[start]
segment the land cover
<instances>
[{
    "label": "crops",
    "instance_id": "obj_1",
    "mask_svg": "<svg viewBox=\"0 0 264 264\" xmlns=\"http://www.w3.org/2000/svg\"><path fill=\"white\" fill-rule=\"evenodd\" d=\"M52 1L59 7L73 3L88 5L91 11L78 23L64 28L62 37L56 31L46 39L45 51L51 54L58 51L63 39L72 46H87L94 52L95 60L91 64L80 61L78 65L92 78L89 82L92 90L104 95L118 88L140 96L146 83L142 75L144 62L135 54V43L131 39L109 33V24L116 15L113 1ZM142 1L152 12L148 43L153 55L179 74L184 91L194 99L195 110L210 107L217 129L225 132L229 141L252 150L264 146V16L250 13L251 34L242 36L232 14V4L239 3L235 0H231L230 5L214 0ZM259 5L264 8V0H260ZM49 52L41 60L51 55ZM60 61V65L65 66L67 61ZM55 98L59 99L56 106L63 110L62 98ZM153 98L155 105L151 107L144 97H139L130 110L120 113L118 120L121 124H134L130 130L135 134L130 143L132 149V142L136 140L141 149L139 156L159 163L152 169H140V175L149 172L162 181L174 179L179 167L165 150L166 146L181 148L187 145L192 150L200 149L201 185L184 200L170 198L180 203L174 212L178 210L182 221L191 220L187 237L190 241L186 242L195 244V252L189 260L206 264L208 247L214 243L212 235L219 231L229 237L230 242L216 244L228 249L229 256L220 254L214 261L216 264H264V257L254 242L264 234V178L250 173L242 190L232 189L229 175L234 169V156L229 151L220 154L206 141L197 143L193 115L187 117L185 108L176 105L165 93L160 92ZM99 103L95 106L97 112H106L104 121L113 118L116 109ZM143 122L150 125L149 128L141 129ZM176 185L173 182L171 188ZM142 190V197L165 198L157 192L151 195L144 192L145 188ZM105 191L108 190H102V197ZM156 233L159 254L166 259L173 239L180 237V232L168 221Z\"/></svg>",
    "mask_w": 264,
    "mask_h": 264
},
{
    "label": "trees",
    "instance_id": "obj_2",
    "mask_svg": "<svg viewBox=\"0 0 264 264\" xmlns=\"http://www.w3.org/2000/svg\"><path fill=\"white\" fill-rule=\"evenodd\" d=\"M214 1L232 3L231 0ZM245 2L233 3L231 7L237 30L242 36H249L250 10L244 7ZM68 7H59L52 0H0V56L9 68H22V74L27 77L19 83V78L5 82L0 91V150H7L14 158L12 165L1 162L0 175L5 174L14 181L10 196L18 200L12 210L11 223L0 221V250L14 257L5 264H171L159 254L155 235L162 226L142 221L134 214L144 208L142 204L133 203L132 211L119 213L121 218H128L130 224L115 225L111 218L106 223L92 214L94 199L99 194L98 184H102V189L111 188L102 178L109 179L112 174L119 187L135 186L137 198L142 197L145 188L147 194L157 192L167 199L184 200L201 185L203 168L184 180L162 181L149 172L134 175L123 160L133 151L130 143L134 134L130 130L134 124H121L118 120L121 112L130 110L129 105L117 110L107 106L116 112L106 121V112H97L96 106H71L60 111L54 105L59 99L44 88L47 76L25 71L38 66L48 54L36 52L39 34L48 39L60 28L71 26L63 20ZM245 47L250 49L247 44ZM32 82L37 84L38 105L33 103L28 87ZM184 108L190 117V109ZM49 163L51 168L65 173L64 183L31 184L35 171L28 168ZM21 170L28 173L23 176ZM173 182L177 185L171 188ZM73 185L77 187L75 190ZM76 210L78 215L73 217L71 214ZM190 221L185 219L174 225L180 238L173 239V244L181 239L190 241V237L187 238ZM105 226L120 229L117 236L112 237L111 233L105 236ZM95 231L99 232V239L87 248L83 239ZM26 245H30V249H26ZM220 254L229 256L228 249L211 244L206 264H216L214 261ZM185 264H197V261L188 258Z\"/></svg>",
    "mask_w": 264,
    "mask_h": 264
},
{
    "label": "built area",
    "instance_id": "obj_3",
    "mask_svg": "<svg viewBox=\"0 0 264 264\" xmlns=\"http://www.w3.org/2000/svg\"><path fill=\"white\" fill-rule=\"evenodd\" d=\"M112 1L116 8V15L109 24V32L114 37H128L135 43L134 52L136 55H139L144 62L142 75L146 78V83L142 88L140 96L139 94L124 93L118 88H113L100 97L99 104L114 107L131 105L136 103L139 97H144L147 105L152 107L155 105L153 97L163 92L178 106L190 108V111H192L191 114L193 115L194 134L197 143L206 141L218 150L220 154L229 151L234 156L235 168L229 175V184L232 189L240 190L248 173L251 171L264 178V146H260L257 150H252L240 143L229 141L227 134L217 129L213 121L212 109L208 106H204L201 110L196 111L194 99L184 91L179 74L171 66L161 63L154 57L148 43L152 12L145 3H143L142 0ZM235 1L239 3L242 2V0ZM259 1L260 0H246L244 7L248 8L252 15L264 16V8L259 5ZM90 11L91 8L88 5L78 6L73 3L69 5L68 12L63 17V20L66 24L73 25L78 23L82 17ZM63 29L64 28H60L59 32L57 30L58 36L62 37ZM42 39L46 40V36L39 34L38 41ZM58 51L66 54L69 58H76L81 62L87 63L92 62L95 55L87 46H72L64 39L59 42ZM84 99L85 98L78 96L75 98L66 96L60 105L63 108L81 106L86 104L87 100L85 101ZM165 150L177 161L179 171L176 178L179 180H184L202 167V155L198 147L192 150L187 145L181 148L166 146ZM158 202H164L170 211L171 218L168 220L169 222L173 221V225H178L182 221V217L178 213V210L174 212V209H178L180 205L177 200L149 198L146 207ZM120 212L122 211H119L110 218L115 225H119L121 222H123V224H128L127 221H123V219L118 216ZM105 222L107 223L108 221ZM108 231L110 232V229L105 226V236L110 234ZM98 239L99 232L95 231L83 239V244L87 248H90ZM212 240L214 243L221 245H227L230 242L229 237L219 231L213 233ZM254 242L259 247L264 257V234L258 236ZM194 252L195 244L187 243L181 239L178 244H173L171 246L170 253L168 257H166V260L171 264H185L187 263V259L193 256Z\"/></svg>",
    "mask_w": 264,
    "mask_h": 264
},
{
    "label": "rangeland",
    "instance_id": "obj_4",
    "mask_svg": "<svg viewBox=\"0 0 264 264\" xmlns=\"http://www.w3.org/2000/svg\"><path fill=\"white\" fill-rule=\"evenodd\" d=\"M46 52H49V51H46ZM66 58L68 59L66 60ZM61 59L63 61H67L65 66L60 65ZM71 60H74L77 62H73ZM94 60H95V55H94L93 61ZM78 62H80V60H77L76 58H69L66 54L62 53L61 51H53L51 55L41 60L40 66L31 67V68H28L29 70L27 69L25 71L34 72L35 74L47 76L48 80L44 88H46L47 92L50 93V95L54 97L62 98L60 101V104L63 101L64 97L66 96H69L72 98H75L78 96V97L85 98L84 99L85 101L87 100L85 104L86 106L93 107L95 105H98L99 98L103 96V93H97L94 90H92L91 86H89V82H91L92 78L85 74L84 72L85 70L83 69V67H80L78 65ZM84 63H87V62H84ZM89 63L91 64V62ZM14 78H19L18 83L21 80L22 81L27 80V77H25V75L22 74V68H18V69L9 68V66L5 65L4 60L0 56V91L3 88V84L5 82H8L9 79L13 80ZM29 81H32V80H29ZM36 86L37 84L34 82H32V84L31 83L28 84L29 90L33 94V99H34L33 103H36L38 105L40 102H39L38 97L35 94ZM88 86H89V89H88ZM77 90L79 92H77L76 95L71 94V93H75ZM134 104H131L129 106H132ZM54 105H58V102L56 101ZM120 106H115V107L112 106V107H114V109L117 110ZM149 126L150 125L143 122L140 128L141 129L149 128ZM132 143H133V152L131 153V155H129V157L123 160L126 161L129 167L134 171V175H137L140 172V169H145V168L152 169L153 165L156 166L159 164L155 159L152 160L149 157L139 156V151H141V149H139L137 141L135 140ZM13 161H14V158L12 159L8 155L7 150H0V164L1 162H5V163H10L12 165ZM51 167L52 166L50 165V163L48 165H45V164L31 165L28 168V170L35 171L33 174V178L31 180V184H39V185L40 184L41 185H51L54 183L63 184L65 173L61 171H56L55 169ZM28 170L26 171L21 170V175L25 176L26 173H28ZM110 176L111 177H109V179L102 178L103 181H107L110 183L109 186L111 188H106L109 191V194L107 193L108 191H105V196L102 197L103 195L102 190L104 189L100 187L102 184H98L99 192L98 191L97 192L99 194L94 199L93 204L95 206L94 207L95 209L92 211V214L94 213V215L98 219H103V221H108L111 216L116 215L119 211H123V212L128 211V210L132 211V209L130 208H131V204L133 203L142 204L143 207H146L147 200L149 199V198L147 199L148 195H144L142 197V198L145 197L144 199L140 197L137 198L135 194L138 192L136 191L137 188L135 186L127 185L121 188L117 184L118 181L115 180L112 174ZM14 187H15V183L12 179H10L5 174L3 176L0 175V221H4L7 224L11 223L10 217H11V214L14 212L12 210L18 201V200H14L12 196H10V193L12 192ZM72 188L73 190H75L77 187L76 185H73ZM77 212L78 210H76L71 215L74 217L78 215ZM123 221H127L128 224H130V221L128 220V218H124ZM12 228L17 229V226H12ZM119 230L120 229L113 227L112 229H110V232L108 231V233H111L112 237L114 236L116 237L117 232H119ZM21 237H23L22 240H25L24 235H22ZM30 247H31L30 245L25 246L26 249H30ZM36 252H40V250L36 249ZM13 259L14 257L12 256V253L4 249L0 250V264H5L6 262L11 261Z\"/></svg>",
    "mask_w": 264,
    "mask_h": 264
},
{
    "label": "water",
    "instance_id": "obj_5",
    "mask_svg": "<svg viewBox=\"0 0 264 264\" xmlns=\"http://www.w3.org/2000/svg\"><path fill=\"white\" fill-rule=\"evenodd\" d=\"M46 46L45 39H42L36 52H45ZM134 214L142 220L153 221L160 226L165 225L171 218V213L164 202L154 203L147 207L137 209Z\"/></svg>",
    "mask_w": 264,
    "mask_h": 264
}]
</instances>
[end]
# What is needed
How many lines in the rows above contain the string "label"? Reply with the number alone.

# The solution
5